Herding and birding at Ytra Lon Farm Hostel
Mirjam and Sverrir run the Ytra Lon Farm Hostel at Langanes, the norteasternmost corner of Iceland. They have built the farm from the ground. At the Langanes peninsula they have made their living from sheep herding and a another Iceland speciality: eider down collecting. We always enjoy meeting people with whom we share a passion for nature. Seeing how Mirjam and Sverrir have worked with the land to make it productive both for themselves and for the local eider population is really great. The care that goes into their work is inspiring, and in return nature gives back to them. When they started their farm in the early 1990s there was about 25 eider nests on their land, today there are more then 350 eider nests on small islands at their farm lake. And Sverrir is planning to make another eider island to provide the eiders with nesting sites the fox can not reach. We joined Sverrir on a day out checking the eider nesting sites. At the end of the breeding season Sverrir collects the down from the nests. This is premium quality down harvested without hurting any animal (unlike what we see in goose down industry).
Ytra Lon Farm in amazing surroundings. Ptarmigan, Golden Plovers, Artic Terns, Common Snipes and many more species are everywhere.
Enjoying a day out with Sverrir, checking the local eider population. A great experience!
Mirjam and Sverrir explaining the eider down harvest. In the boxes are down from about 325 nests.
Melrakkasletta and the northeast shores
Thanks to the kind support from The Nest guesthouse we stayed to nights in Raufarhöfn. This is a perfect base camp for a couple of days of exploring the little visited wetlands, ponds and shores of the northeast. Again we where amazed by the numbers of birds present.
Flatey bird paradise
This island is a 30 minute fast boat ride from Husavik. It truly is a bird paradise, with Icelands biggest Arctic Tern colony, counting several thousand individuals. In addition Red-necked Pahalaropes are everywhere. The same goes for Puffins which are becoming more numerous every year on the island. Flatey is also the place to go in Iceland to see the very stylish Red Phalarope. We had one Red Phalarope and 1000+ Red-necked Phalaropes. At Flatey we looked at how one can best preserve this beautiful place for birds and for people, while fascilitating for more visitors. A great place that needs to be treated with the outmost care.
Biotope aerial over Flatey. The pond next to the harbour was filled with phalaropes.
Red Phalarope, male.
Fly by Red-necked Pahalarope
Puffins breed in thousands on Flatey.
No visit to Iceland is complete without great views of Puffins.

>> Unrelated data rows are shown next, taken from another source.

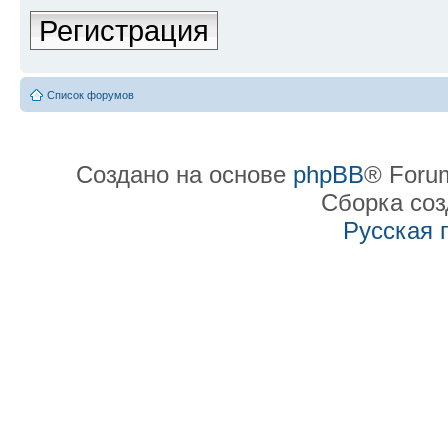
Регистрация
Список форумов
Создано на основе
phpBB
® Forum
Сборка со
Русская 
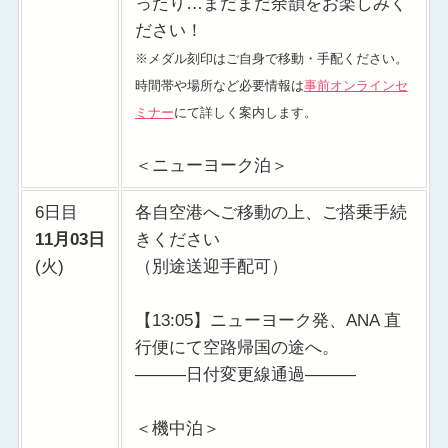
ったり…まだまだ余韻をお楽しみく
ださい！
※メダル刻印はご自身で移動・手配ください。
時間帯や場所など必要情報は
事前オンラインセ
ミナー
にて詳しく案内します。
＜ニューヨーク泊＞
6日目
各自空港へご移動の上、ご搭乗手続
11月03日
きください
(火)
（別途送迎手配可）
【13:05】ニューヨーク発、ANA 直
行便にて空路帰国の途へ。
———日付変更線通過———
＜機中泊＞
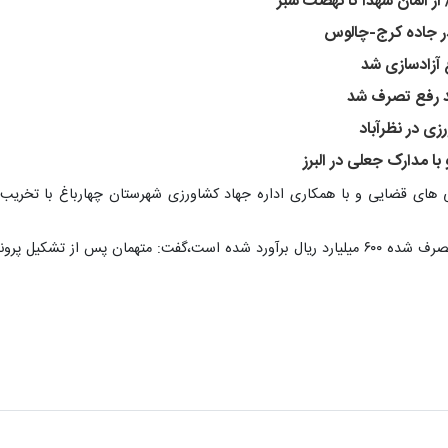
از المان شهدا تا نهضت سبز
ا مدارک جعلی در البرز
ی های قضایی و با همکاری اداره جهاد کشاورزی شهرستان چهارباغ با تخریب
رونده تحویل مراجع قضایی شدند.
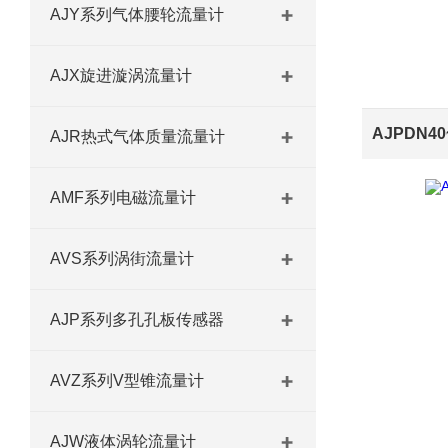
AJY系列气体腰轮流量计
AJX旋进漩涡流量计
AJR热式气体质量流量计
AMF系列电磁流量计
AVS系列涡街流量计
AJP系列多孔孔板传感器
AVZ系列V型锥流量计
AJW液体涡轮流量计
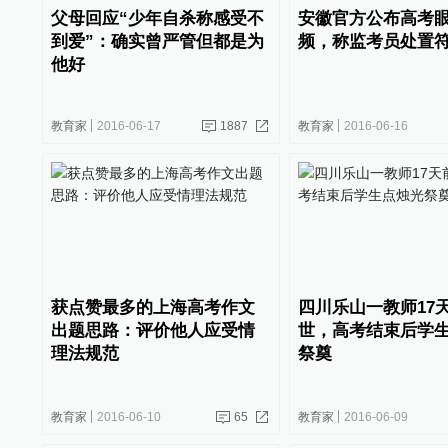
父母回应“少年自杀称感受不
安徽官方公布高考
到爱”：确实曾严管但都是为
频，称监考员处置
他好
教育家
2016-06-17
1887
教育家
2016-06-16
获点赞最多的上海高考作文
四川乐山一教师17
出题思路：评价他人应受情
世，高考结束后学
理法规范
祭奠
教育家
2016-06-10
65
教育家
2016-06-09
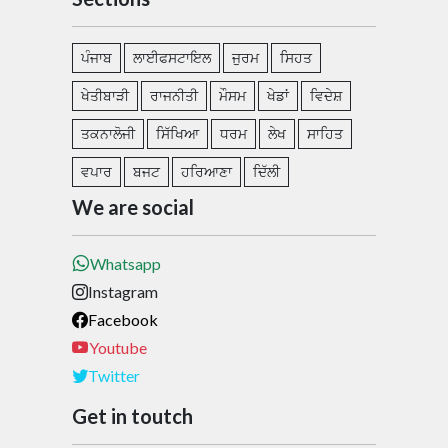
ਪੰਜਾਬ
ਲਾਈਫਸਟਾਇਲ
ਜੁਰਮ
ਸਿਹਤ
ਖੇਤੀਬਾੜੀ
ਰਾਜਨੀਤੀ
ਮੌਸਮ
ਖੇਡਾਂ
ਵਿਦੇਸ਼
ਤਕਨਾਲੋਜੀ
ਸਿੱਖਿਆ
ਧਰਮ
ਲੇਖ
ਸਾਹਿਤ
ਵਪਾਰ
ਬਜਟ
ਹਰਿਆਣਾ
ਦਿੱਲੀ
We are social
Whatsapp
Instagram
Facebook
Youtube
Twitter
Get in toutch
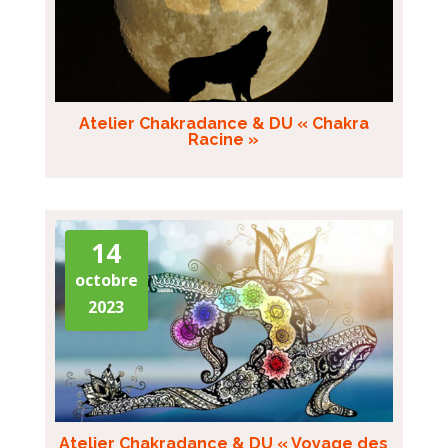
Atelier Chakradance & DU « Chakra
Racine »
14
octobre
2023
Atelier Chakradance & DU « Voyage des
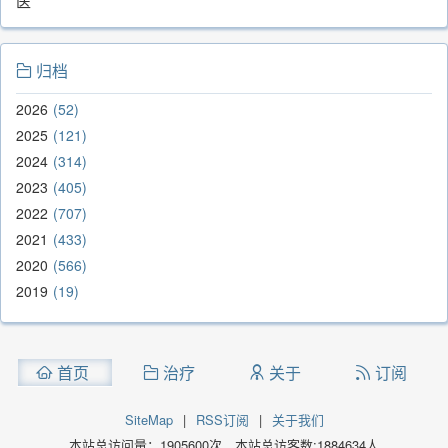
医
归档
2026
52
2025
121
2024
314
2023
405
2022
707
2021
433
2020
566
2019
19
首页
治疗
关于
订阅
SiteMap
|
RSS订阅
|
关于我们
本站总访问量：
1905600
次，本站总访客数:
1884634
人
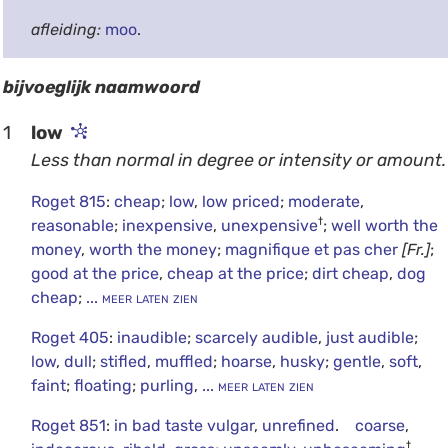
afleiding:
moo
.
bijvoeglijk naamwoord
1
low
Less than normal in degree or intensity or amount.
Roget 815
:
cheap
;
low
,
low priced
;
moderate
,
†
reasonable
;
inexpensive
,
unexpensive
;
well worth the
money
,
worth the money
;
magnifique et pas cher
[Fr.]
;
good at the price
,
cheap at the price
;
dirt cheap
,
dog
cheap
;
... meer laten zien
Roget 405
:
inaudible
;
scarcely audible
,
just audible
;
low
,
dull
;
stifled
,
muffled
;
hoarse
,
husky
;
gentle
,
soft
,
faint
;
floating
;
purling
,
... meer laten zien
Roget 851
:
in bad taste vulgar
,
unrefined
.
coarse
,
†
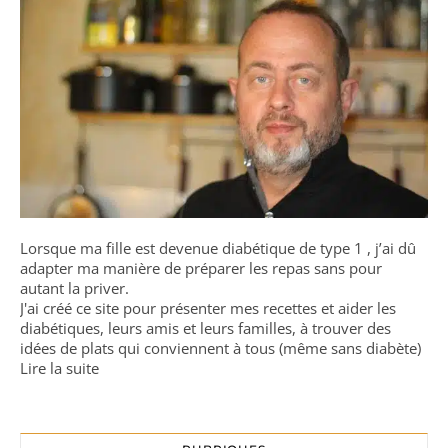
Lorsque ma fille est devenue diabétique de type 1 , j’ai dû
adapter ma manière de préparer les repas sans pour
autant la priver.
J'ai créé ce site pour présenter mes recettes et aider les
diabétiques, leurs amis et leurs familles, à trouver des
idées de plats qui conviennent à tous (même sans diabète)
Lire la suite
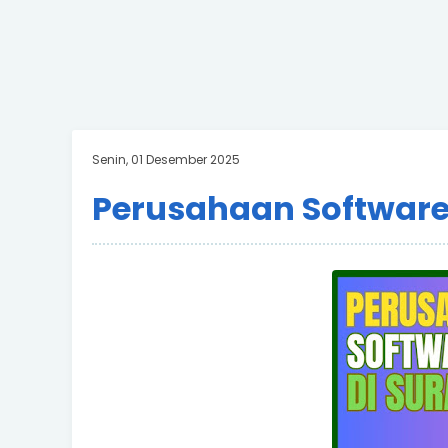
Senin, 01 Desember 2025
Perusahaan Softwar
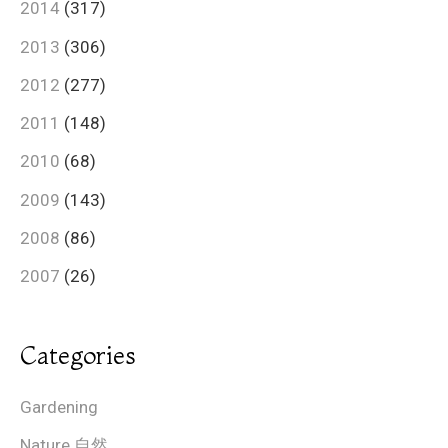
2014
(317)
2013
(306)
2012
(277)
2011
(148)
2010
(68)
2009
(143)
2008
(86)
2007
(26)
Categories
Gardening
Nature 自然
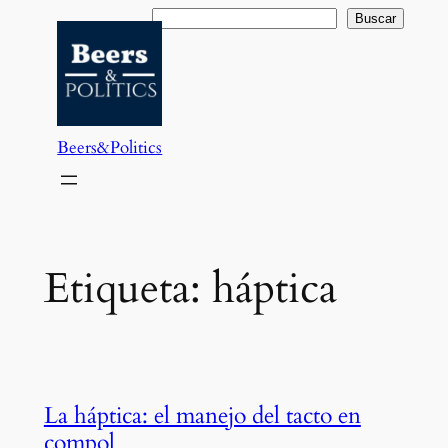
Saltar
Buscar
Buscar
al
contenido
Beers&Politics
Etiqueta:
háptica
La háptica: el manejo del tacto en
compol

Arctic Tern drinking water at a pond
Thanks Iceland - see you again soon
A very big thanks goes to Hermann Bardarson of the Northeast Iceland Birding Trail with whom we have visited lots of sites, met a lot of people and businesses in the northeast. Also a very big thanks to Gunnar at Fjallasyn guide company for providing us with a great car during our stay in Iceland. And I forgot to mention the Gyfalcons: we saw a total of 14 Gyrfalcons. All in all: brilliant birding, great people, top sites and potential!